Anne, thanks for your comment. You are absolutely right about the disproportionate impact of the global economic crisis and climate change on the poor, but perhaps it’s at the meta-level that we can see real change for the good. The existence of the MDGs is, as you suggest, a sign of change. There is a real sense amongst individuals, local groups, governments, even at the UN, that we have a collective responsibility for the good of the whole population of the world. Last year, during the Walk of Witness I listened to Gordon Brown speak with passion about ending poverty. He really meant it. The problem, though, is that the power of rhetoric outruns the power of action, and effective action is often stymied by vested interests at all levels.
Still, I think we are moving (very slowly) in the right direction.
Life is both very complicated and ultimately simple. 2009 will be challenging in so many ways but we can move together. I wish you well at the conference and more generally in the brave new (Woolly-less) world of 2009.
Good point, Tess. We can meet the challenges of 2009 and beyond much better if we move together.
The conference will be quite a gathering and I’m looking forward to it.
I wish you a fruitful 2009.
A very interesting article.
But I would like to point out that the wiki article doesn’t mention several of the more serious impacts of the millennium bug.
For example:
Millennium bug caused error in Down’s screening
http://www.independent.co.uk/life-style/health-and-wellbeing/health-news/millennium-bug-caused-error-in-downs-screening-669268.html
there were also reports at the time of several immediate failures in hospitals including problems with dialysis machines in the UK and a more serious problem with one hospital in the Far East. Yet somehow it is now remembered as a non-event.

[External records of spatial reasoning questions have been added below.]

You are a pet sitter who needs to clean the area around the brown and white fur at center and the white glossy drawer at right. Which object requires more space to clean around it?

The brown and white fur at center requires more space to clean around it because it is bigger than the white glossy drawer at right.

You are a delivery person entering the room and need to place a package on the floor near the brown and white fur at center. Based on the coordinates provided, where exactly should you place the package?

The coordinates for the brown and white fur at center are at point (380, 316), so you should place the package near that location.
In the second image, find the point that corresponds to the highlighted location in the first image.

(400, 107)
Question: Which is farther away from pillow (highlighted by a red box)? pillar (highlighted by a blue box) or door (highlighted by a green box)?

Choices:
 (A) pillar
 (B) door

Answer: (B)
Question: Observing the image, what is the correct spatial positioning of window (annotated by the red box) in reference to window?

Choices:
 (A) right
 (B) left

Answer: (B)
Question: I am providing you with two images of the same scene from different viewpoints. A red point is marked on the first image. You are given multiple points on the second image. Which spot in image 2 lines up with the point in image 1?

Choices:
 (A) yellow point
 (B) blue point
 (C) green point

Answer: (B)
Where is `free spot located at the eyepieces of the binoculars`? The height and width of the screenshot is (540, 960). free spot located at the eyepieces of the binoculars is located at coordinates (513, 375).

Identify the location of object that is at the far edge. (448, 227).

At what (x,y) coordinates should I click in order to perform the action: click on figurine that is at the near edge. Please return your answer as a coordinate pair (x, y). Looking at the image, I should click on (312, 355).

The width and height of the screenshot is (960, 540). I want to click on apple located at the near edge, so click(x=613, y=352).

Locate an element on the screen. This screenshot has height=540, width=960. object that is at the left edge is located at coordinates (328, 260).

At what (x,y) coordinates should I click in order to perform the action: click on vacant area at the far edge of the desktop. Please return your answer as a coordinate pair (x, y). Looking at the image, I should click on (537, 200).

And we still don’t learn, as the recent problems with businesses hard coding VAT rates showed.
Thanks, Tig. Very interesting comment.
Thanks for this post (and the insights shared across your blog at large)! Only a few weeks-in and I find myself turning to the World Order letters with increasing frequency to contextualize and better understand the events of 2009
I’m glad you find value in my blog. I really must be more focused on keeping posting. Life has many demands, and sometimes the blog is on the back burner.
Ah yes, the World Order letters provide us with vital understandings of what we’re going through right now.